Disciplines > Change Management > Resistance to change > Dealing With Resistance

Facilitation | Education | Involvement | Negotiation | Manipulation | Coercion | See also

 

Here is a small raft of things you can do to handle resistance, starting with kind and moral approaches and ending with the harsher end of gaining compliance. This whole site has fleets other things you can do, of course.

Facilitation

The best approach to creating change is to work with them, helping them achieve goals that somehow also reach to the goals of the change project. When you work with people, they will be happier to work with you.

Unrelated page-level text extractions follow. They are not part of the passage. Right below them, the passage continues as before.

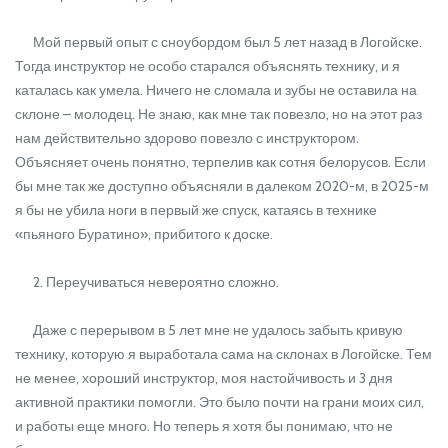
Мой первый опыт с сноубордом был 5 лет назад в Логойске.
Тогда инструктор не особо старался объяснять технику, и я
каталась как умела. Ничего не сломала и зубы не оставила на
склоне – молодец. Не знаю, как мне так повезло, но на этот раз
нам действительно здорово повезло с инструктором.
Объясняет очень понятно, терпелив как сотня белорусов. Если
бы мне так же доступно объясняли в далеком 2020-м, в 2025-м
я бы не убила ноги в первый же спуск, катаясь в технике
«пьяного Буратино», прибитого к доске.
2. Переучиваться невероятно сложно.
Даже с перерывом в 5 лет мне не удалось забыть кривую
технику, которую я выработала сама на склонах в Логойске. Тем
не менее, хороший инструктор, моя настойчивость и 3 дня
активной практики помогли. Это было почти на грани моих сил,
и работы еще много. Но теперь я хотя бы понимаю, что не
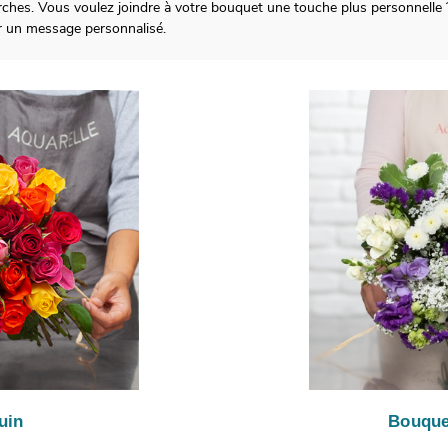
arches. Vous voulez joindre à votre bouquet une touche plus personnelle 
 un message personnalisé.
uin
Bouque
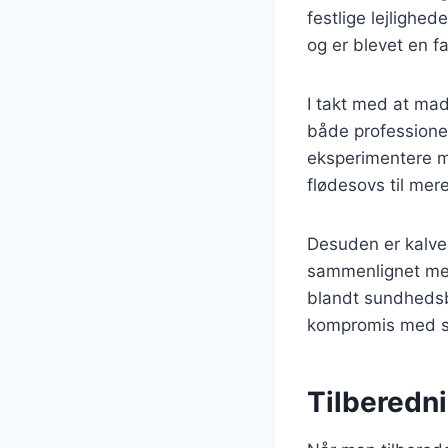
festlige lejlighed
og er blevet en 
I takt med at mad
både professione
eksperimentere me
flødesovs til mer
Desuden er kalve
sammenlignet med
blandt sundhedsb
kompromis med 
Tilberedni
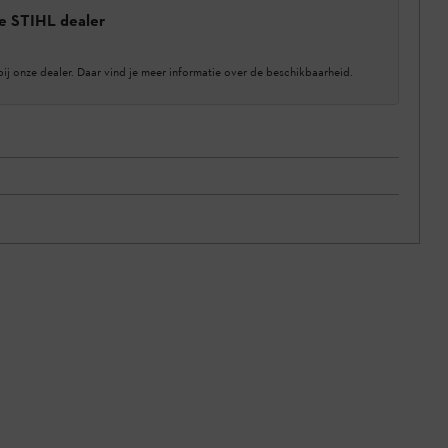
e STIHL dealer
bij onze dealer. Daar vind je meer informatie over de beschikbaarheid.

This is a good practice when people want to collaborate but are struggling to adjust to the situation and achieve the goals of change.

Education

When people are not really bought into the rationale for the change, they may well come around once they realize why the change is needed and what is needed of them. In particular, if new skills are required, you can provide these via a focused course of education.

Involvement

When people are not involved physically or intellectually, they are unlikely to be involved emotionally either. One of the best methods of getting people bought in is to get them involved. When their hands are dirty, they realize that dirt is not so bad, after all. They also need to justify their involvement to themselves and so persuade themselves that is the right thing to do.

Negotiation

When the other person cannot easily be persuaded, then you may need to give in order to get. Sit them down and ask what they are seeking. Find out what they want and what they will never accept. Work out a mutually agreeable solution that works just for them and just for you.

Manipulation

Manipulation means controlling a person's environment such that they are shaped by what is around them. It can be a tempting solution, but is morally questionable and, if they sense what you are doing, will lead to a very dangerous backlash. Only consider this when change is necessary in the short term and all other avenues have been explored.

Coercion

Even more extreme than subtle manipulation is overt coercion. This is where you sit them down and make overt threats, for example that if they do not comply that they will lose their jobs, perhaps in a humiliating and public sacking. This should only be used when speed is of the essence or when the other person themselves has taken to public and damaging actions.